Por Professor Antônio Cesar

Como professor de Sociologia, com especial interesse pelos processos políticos, principalmente os decisórios em uma sociedade, passo parte do meu tempo livre “googleando” sobre o assunto. Em um desses dias, li um estudo sobre o Mabeco, espécie de cachorro selvagem africano, cujas matilhas são governadas de modo autoritário, no que, até aí, não é nada fora do comum no mundo dos canídeos.

Contudo, foi surpreendente descobrir que os membros da matilha possuem um mecanismo político com o objetivo de equilibrar o poder do líder. Quando decidem abandonar um local em busca de novas caçadas, qualquer membro pode convocar uma assembleia e, através de espirros, votar pelo caminho a seguir.
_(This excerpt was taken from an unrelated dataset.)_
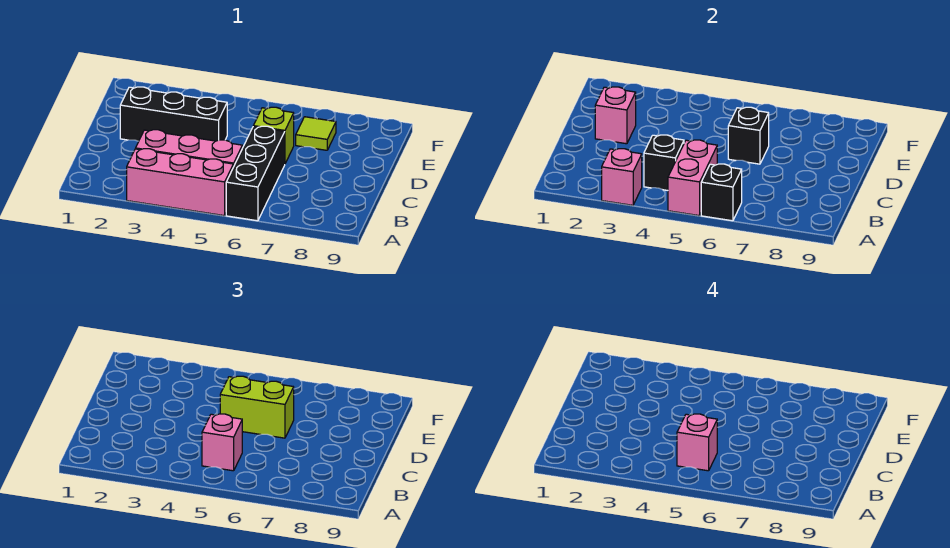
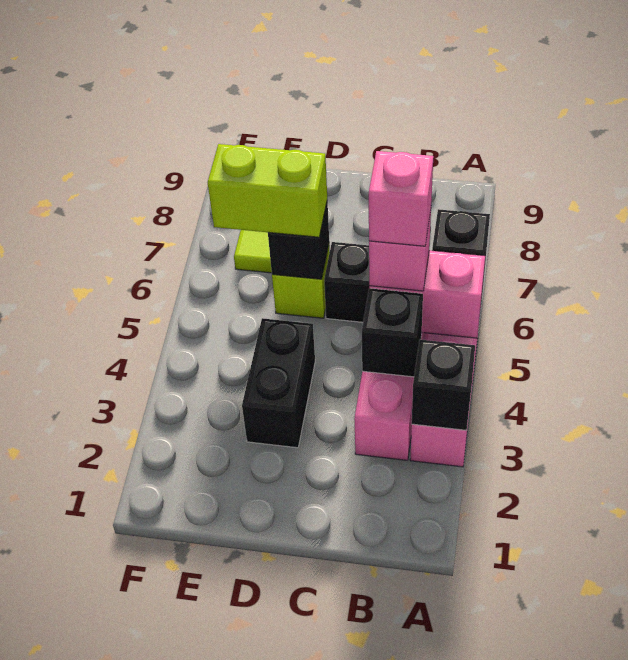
pink 1x1 brick [602,149,642,205] -> black 1x1 brick [412,340,475,430]
black 1x3 brick [120,87,227,141] -> black 1x2 brick [242,318,315,448]
pink 1x1 brick [595,87,636,144] -> none
lime 1x2 brick [220,376,294,438] -> lime 1x2 brick turned to [208,144,327,237]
Assim, mesmo a contragosto, o líder deve acatar a decisão do grupo, independentemente da sua força, experiência ou aparência. Mas o que essa história nos ensina?
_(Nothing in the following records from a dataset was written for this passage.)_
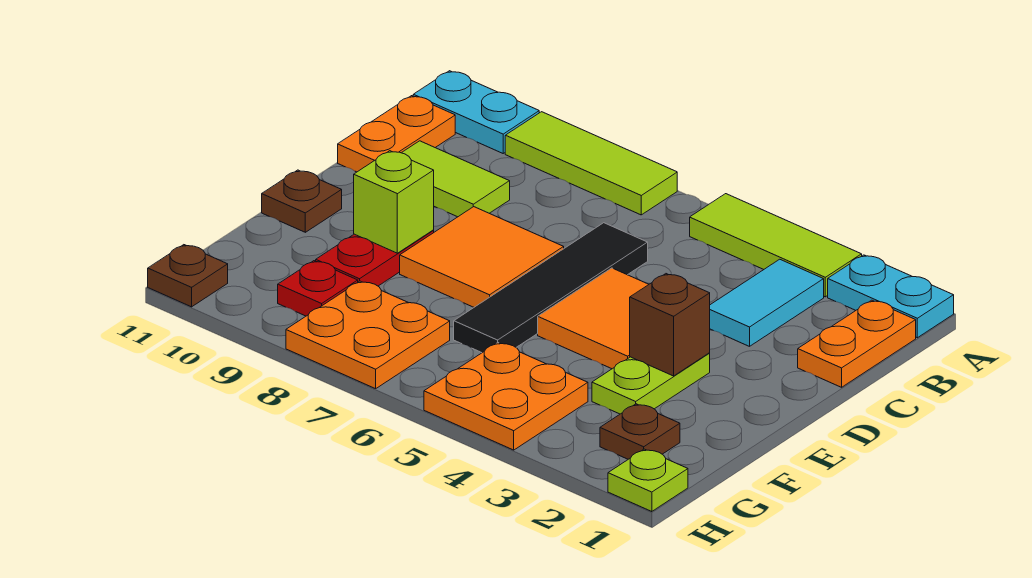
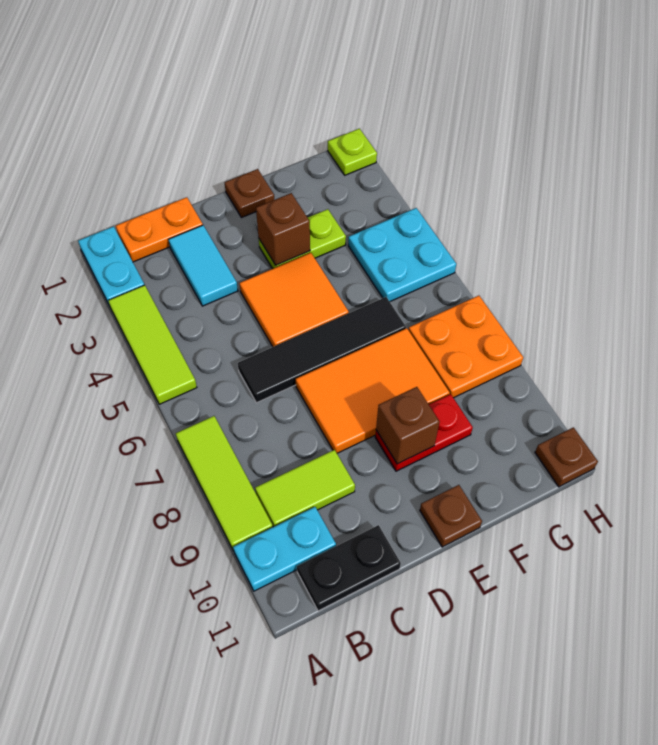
cyan 1x2 plate [413,71,539,153] -> cyan 1x2 plate turned to [233,507,336,591]
cyan 1x2 tile [710,259,824,346] -> cyan 1x2 tile turned to [168,225,238,306]
orange 1x2 plate [338,96,455,172] -> black 1x2 plate [297,525,401,611]
lime 1x2 tile [402,141,510,217] -> lime 1x2 tile turned to [255,450,355,527]
orange 2x2 tile [400,207,564,307] -> orange 2x3 tile [296,328,450,453]
lime 1x1 brick [354,151,434,253] -> brown 1x1 brick [376,387,439,464]
brown 1x1 plate [600,404,680,459] -> brown 1x1 plate moved to [225,169,274,218]
orange 2x2 plate [424,343,588,450] -> cyan 2x2 plate [348,208,456,302]
red 1x1 plate [278,261,358,316] -> none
Enquanto para outros seres vivos o tamanho, as cores e os sons servem para impor determinada decisão, para nós humanos a troca de ideias é ferramenta indispensável para sobrevivermos, não só enquanto sociedade, mas como espécie.  Nesse sentido, a política é uma atividade humana em sua essência e a comunicação desempenha papel crucial nas escolhas.
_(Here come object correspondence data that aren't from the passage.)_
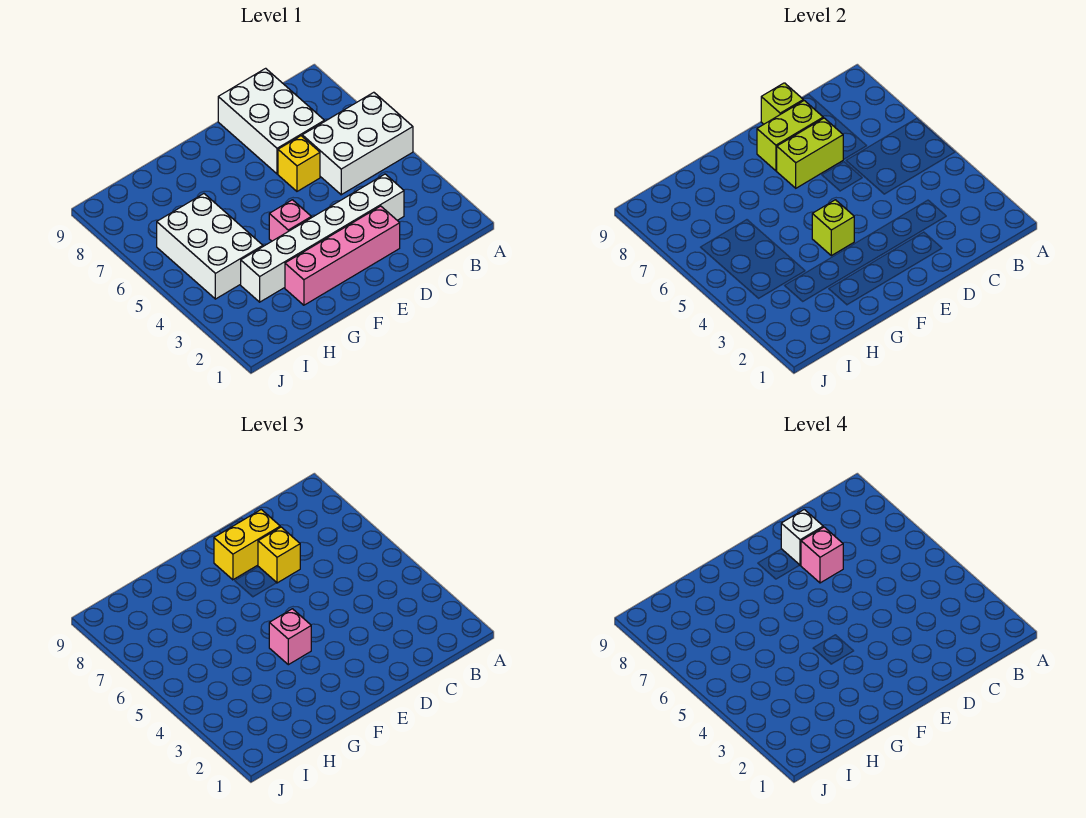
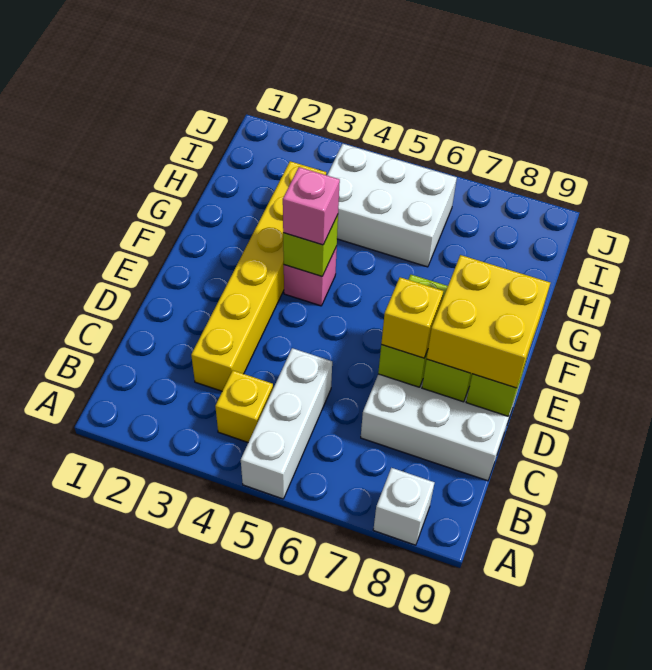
white 2x3 brick [302,92,413,195] -> white 1x3 brick [241,348,332,499]
white 1x6 brick [241,174,404,302] -> yellow 1x6 brick [191,161,326,391]
pink 1x4 brick [285,206,400,305] -> none
yellow 1x1 brick [278,136,320,191] -> yellow 1x1 brick moved to [215,371,273,442]
pink 1x1 brick [801,527,843,583] -> none
yellow 1x2 brick [214,510,280,580] -> yellow 2x2 brick [427,255,550,388]
white 1x1 brick [781,510,823,565] -> white 1x1 brick moved to [373,468,435,545]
De fato, conforme a filosofia de Aristóteles, somos animais políticos, ou seja, seres racionais dotados da capacidade de avaliar, sob o ponto de vista lógico, nossas ações, na tentativa de alcançarmos o bem comum. Além disso, é importante destacar o aspecto não normativo dessas ideias. Isto porque o conteúdo daquilo definido como socialmente útil é elaborado nas próprias interações entre as pessoas e não é dado por natureza.

Desta forma, para a realização da condição humana, a divergência de ideias precisa ocupar a comunidade política (polis), do contrário, a inexistência da pluralidade de pensamentos e práticas coloca em risco a vida coletiva e as possibilidades de autorrealização. Daí se pode verificar quão indispensável é o fortalecimento de espaços marcados por ideias políticas divergentes.

Diante de sociedades marcadas por diferenças de gênero, étnicas, geracionais e educacionais, torna-se tarefa urgente superarmos a crença no consenso como saída exclusiva para os conflitos humanos. Afinal, o consenso tem por consequências a anulação do contraditório e a extinção de diferentes interpretações da realidade.

Se continuarmos a acreditar nesse conto de fadas político, a possibilidade de uma sociedade melhor para todos e todas ficará cada vez mais distante e os rumos coletivos permanecerão concentrados nas mãos de poucos aproveitadores, responsáveis por definir o que é válido debater.

Talvez seja o momento de aprendermos com os Mabecos, pois mesmo entre animais selvagens movidos pelas necessidades mais básicas de sobrevivência, os interesses comuns são colocados em primeiro plano, a despeito das vontades do chefe, uma vez que outros caminhos podem ser escolhidos e em assembleia decididos.

Sem dúvidas, somos animais políticos. Contudo, cabe decidirmos se somos mais animais ou mais políticos. Quando nos vermos em espaços onde se clama pelo consenso, e se suprime a pluralidade, recorramos aos Mabecos e a sua capacidade de levantar o nariz e apontar para outras direções.

Antônio Cesar Machado da Silva é doutor em Sociologia, docente da Faculdade de Ensino Superior de Linhares (Faceli) e vereador.